Exclude the pictures, then restate exactly each line of the data below from the first through the line containing "Scheme 4: A gram-scale".
-- Opening Marker --
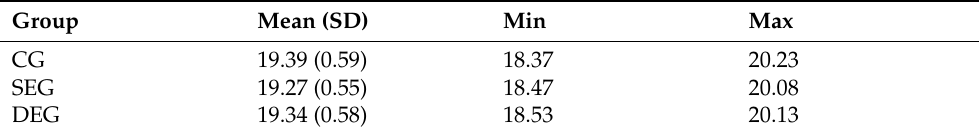
Table 4. Mean beak length, standard deviation, and minimum and maximum values in mm measured at nine visits in weeks of life 19, 24, 28, 31, 35, 41, 54, 62, 70, and 77, in three groups (CG = control group, SEG= single enrichment group, DEG = double enrichment group).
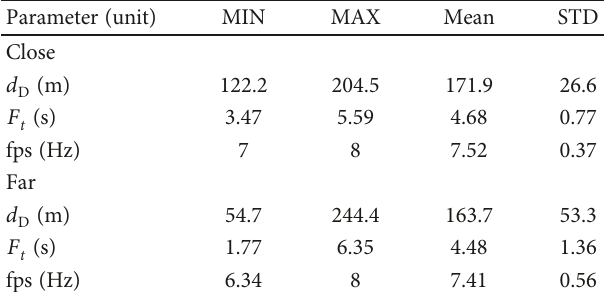
Table 1: Basic essential parameters of S&A system application . Parameter (unit) MIN MAX Mean STD Close d D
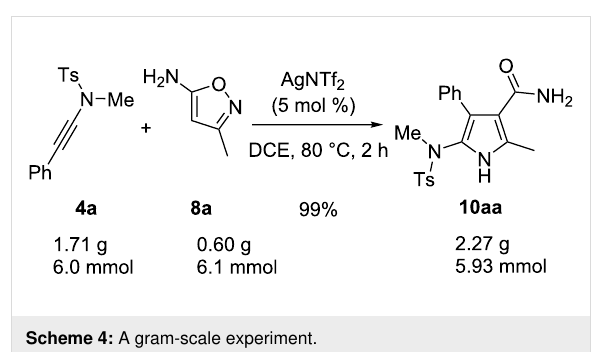
Scheme 4: A gram-scale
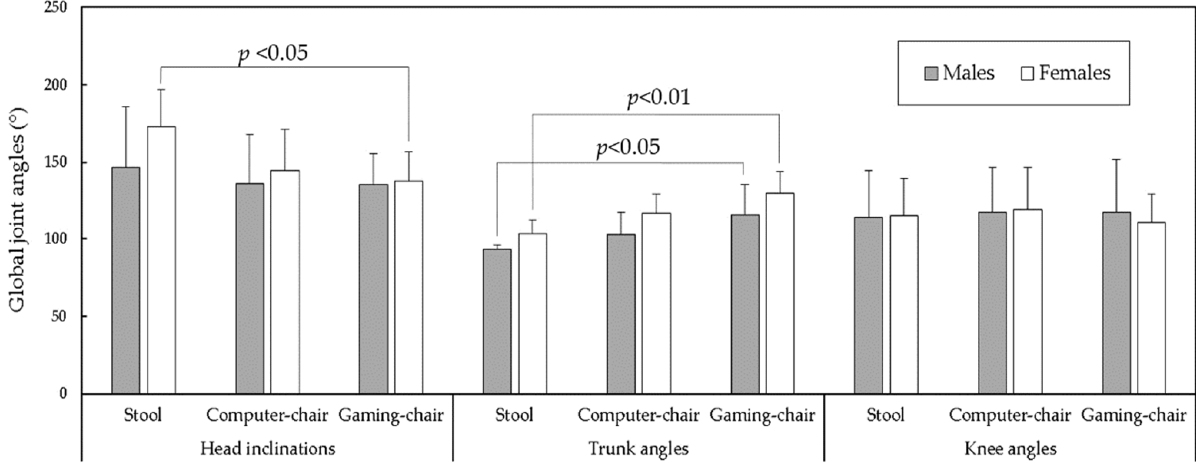
Figure 2. Comparisons of mean joint angles for various test combinations and the Duncan MRT test results.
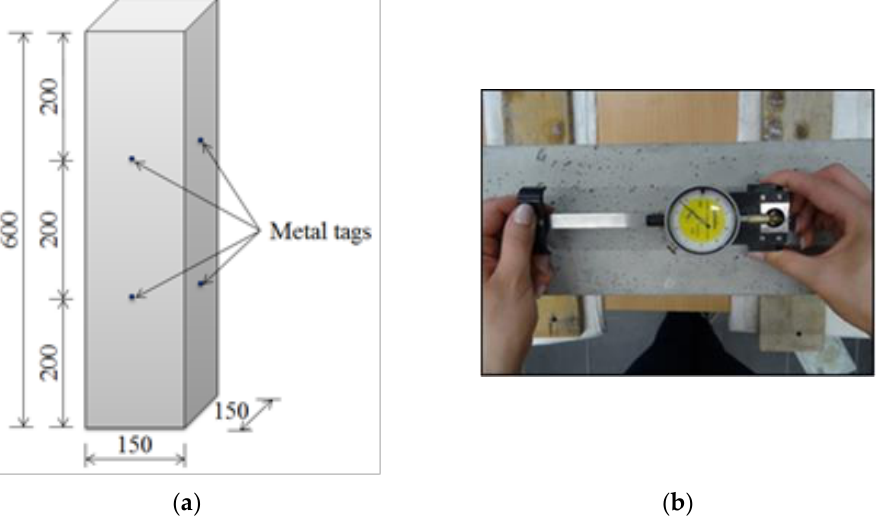
Figure 2. ( a ) Spacing of metal tags for strain measurements, ( b ) measurement of strain with an ex- tensometer.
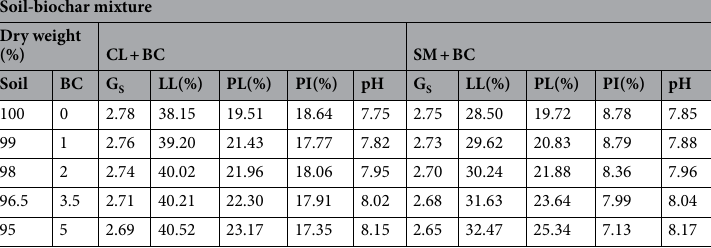
Table 2. The variation of specific gravity and physiochemical properties of soil with the increase in biochar content. BC = biochar, G S = specific gravity, LL = liquid limit, PL = plastic limit, PI = Plasticity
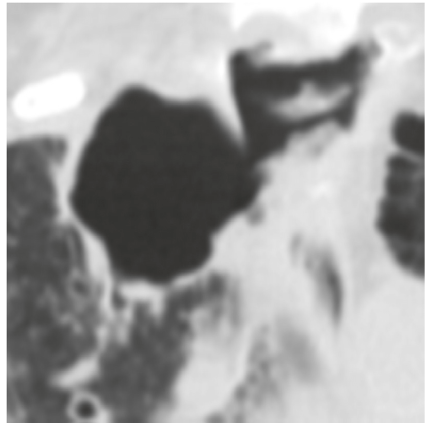
Figure 6: CT chest demonstrating contiguity of mass with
-- Closing Marker --
*Task answer*:
Table 4. Mean beak length, standard deviation, and minimum and maximum values in mm measured at nine visits in weeks of life 19, 24, 28, 31, 35, 41, 54, 62, 70, and 77, in three groups (CG = control group, SEG= single enrichment group, DEG = double enrichment group).
Table 1: Basic essential parameters of S&A system application . Parameter (unit) MIN MAX Mean STD Close d D
Scheme 4: A gram-scale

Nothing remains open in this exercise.